Quoted passage =>
◆ ◆ ◆ ◆
Viljakainen: From the Finnish standpoint, pinball wasn’t popular here either. You can’t quite compare it to Ukraine, but you’re right. When it comes to Russia, if you think about Internet usage, the difference compared to the U.S. or China is absolutely night and day. In Russia there are no limitations on YouTube or any other social media. Most Russians are extremely aware of what is happening there. The telecom networks are in super condition. 4G LTE networks came earlier to most Russian cities than in the U.S. or Finland.
VB: What do you think of foreign companies coming into Russia and succeeding in that market? Do you expect much success in that direction?
Viljakainen: If you check the Skolkovo project, if you think about our partners, the biggest construction guys are Cisco, Boeing, IBM, Microsoft, and Google. These are companies you might have heard of. This is not a big problem for big companies. For smaller or medium-sized companies, the biggest problem is that most of them don’t have Russian-speaking people in their top management. It’s like going to China. How do you do business without any Chinese speakers?
◆ ◆ ◆ ◆
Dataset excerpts
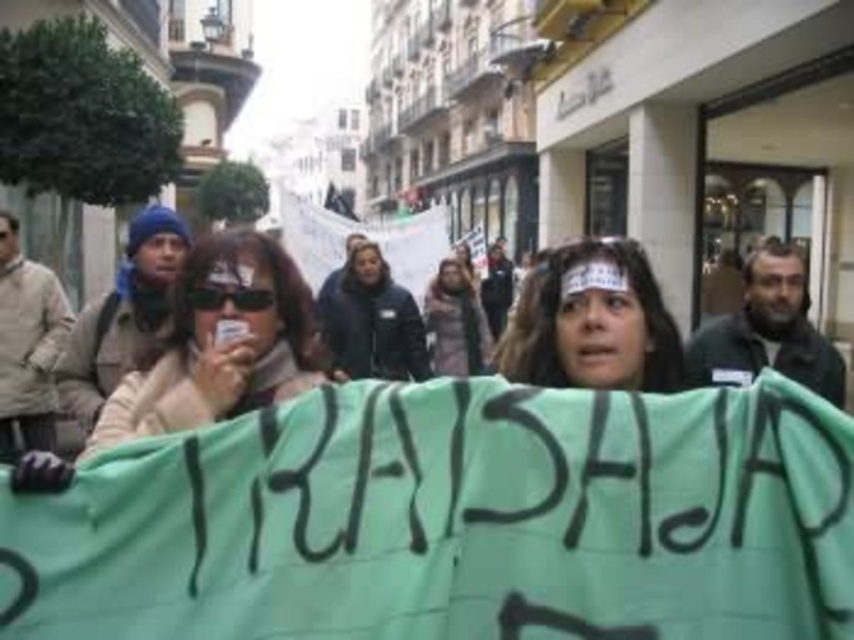
You are a photographer trying to capture a clear shot of the green fabric headband at center and the dark brown leather jacket at center. Based on their positions, which object should you focus on first to ensure both are in focus?

The green fabric headband at center is in front of the dark brown leather jacket at center, so you should focus on the green fabric headband at center first to ensure both are in focus.

You are a photographer standing at the center of the street. You want to take a photo of the green fabric headband at center and the other person holding the banner. How far apart are they in meters?

The green fabric headband at center and the other person holding the banner are 10.18 meters apart.

You are a photographer at the protest scene. You need to capture a photo where both the matte beige jacket at center and the dark brown leather jacket at center are visible. Which jacket should you focus on to ensure both are in frame without cropping?

The matte beige jacket at center is shorter than the dark brown leather jacket at center. Therefore, focusing on the dark brown leather jacket at center will ensure both jackets are visible in the frame since it is taller and can serve as a reference point.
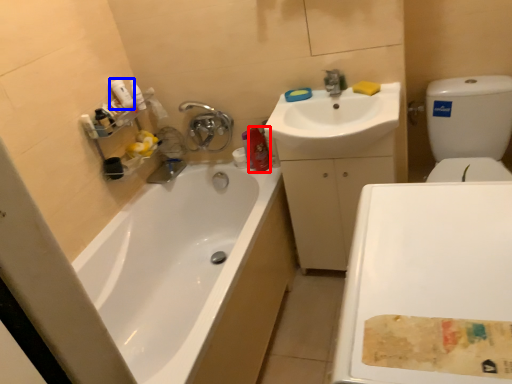
Question: Which point is closer to the camera, cleaning product (highlighted by a red box) or cleaning product (highlighted by a blue box)?

Choices:
 (A) cleaning product
 (B) cleaning product

Answer: (B)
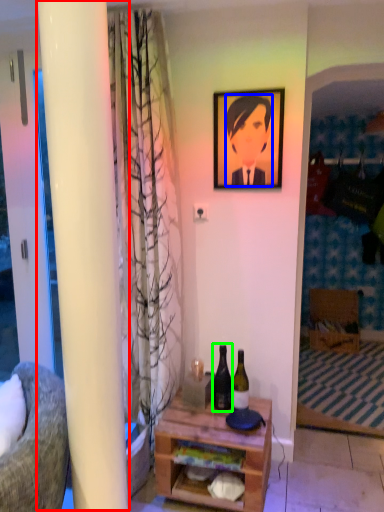
Question: Considering the real-world distances, which object is closest to pillar (highlighted by a red box)? person (highlighted by a blue box) or bottle (highlighted by a green box).

Choices:
 (A) person
 (B) bottle

Answer: (B)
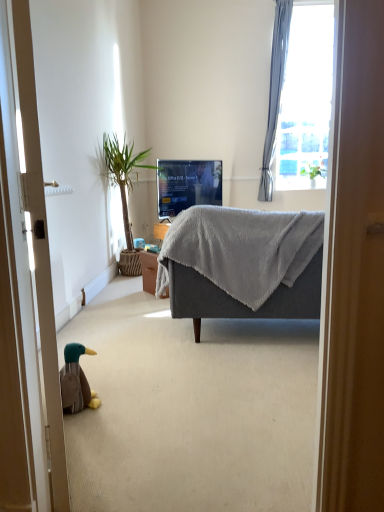
What are the coordinates of `vacant space behind brown plush duck at lower left` in the screenshot? It's located at (104, 381).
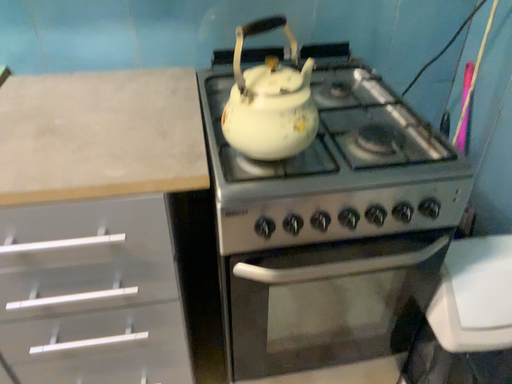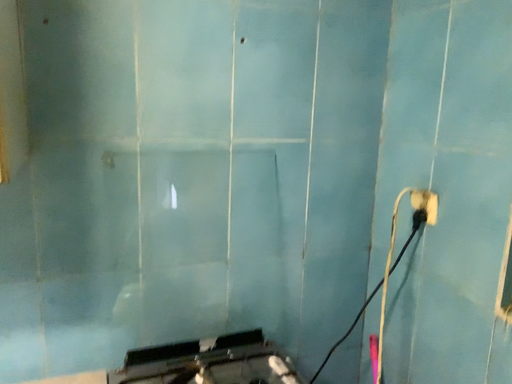
Question: Which way did the camera rotate in the video?

Choices:
 (A) rotated upward
 (B) rotated downward

Answer: (A)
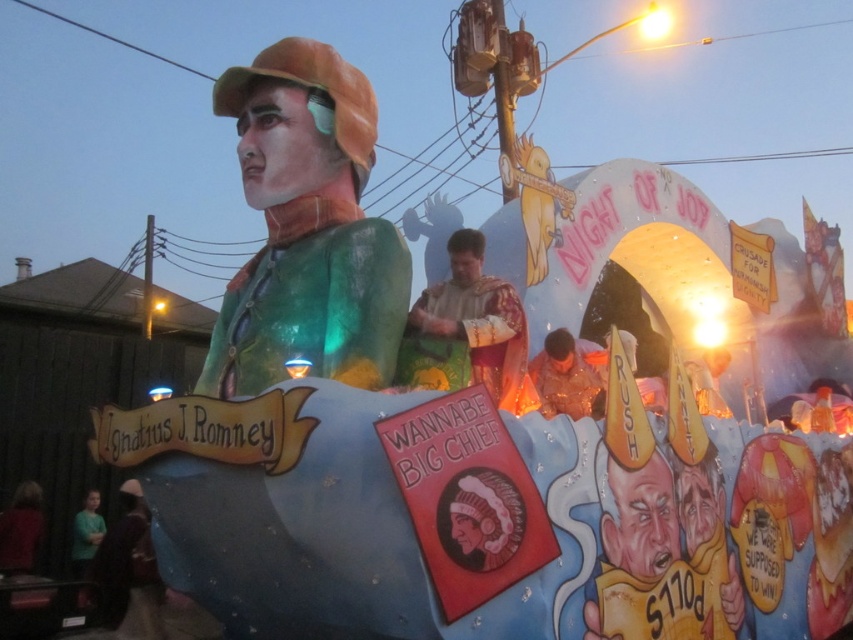
Question: Which of these objects is positioned farthest from the golden fabric robe at center?

Choices:
 (A) green translucent figure at center
 (B) shiny gold star at center

Answer: (B)

Question: Which is farther from the shiny gold star at center?

Choices:
 (A) green translucent figure at center
 (B) golden fabric robe at center

Answer: (A)

Question: Among these objects, which one is farthest from the camera?

Choices:
 (A) green translucent figure at center
 (B) golden fabric robe at center

Answer: (B)

Question: Can you confirm if green translucent figure at center is positioned to the right of golden fabric robe at center?

Choices:
 (A) no
 (B) yes

Answer: (A)

Question: Does green translucent figure at center appear on the right side of golden fabric robe at center?

Choices:
 (A) yes
 (B) no

Answer: (B)

Question: Observing the image, what is the correct spatial positioning of green translucent figure at center in reference to shiny gold star at center?

Choices:
 (A) right
 (B) left

Answer: (B)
◆ ◆ ◆ ◆
Tasks =>
1. According to the interview excerpt, which networks reached most Russian cities earlier than they reached the U.S. or Finland?
2. Copy the interview excerpt word for word, starting at the words "Viljakainen: From the" and stopping after "U.S. or Finland.".

Outputs by task =>
1. 4G LTE networks.

2.
Viljakainen: From the Finnish standpoint, pinball wasn’t popular here either. You can’t quite compare it to Ukraine, but you’re right. When it comes to Russia, if you think about Internet usage, the difference compared to the U.S. or China is absolutely night and day. In Russia there are no limitations on YouTube or any other social media. Most Russians are extremely aware of what is happening there. The telecom networks are in super condition. 4G LTE networks came earlier to most Russian cities than in the U.S. or Finland.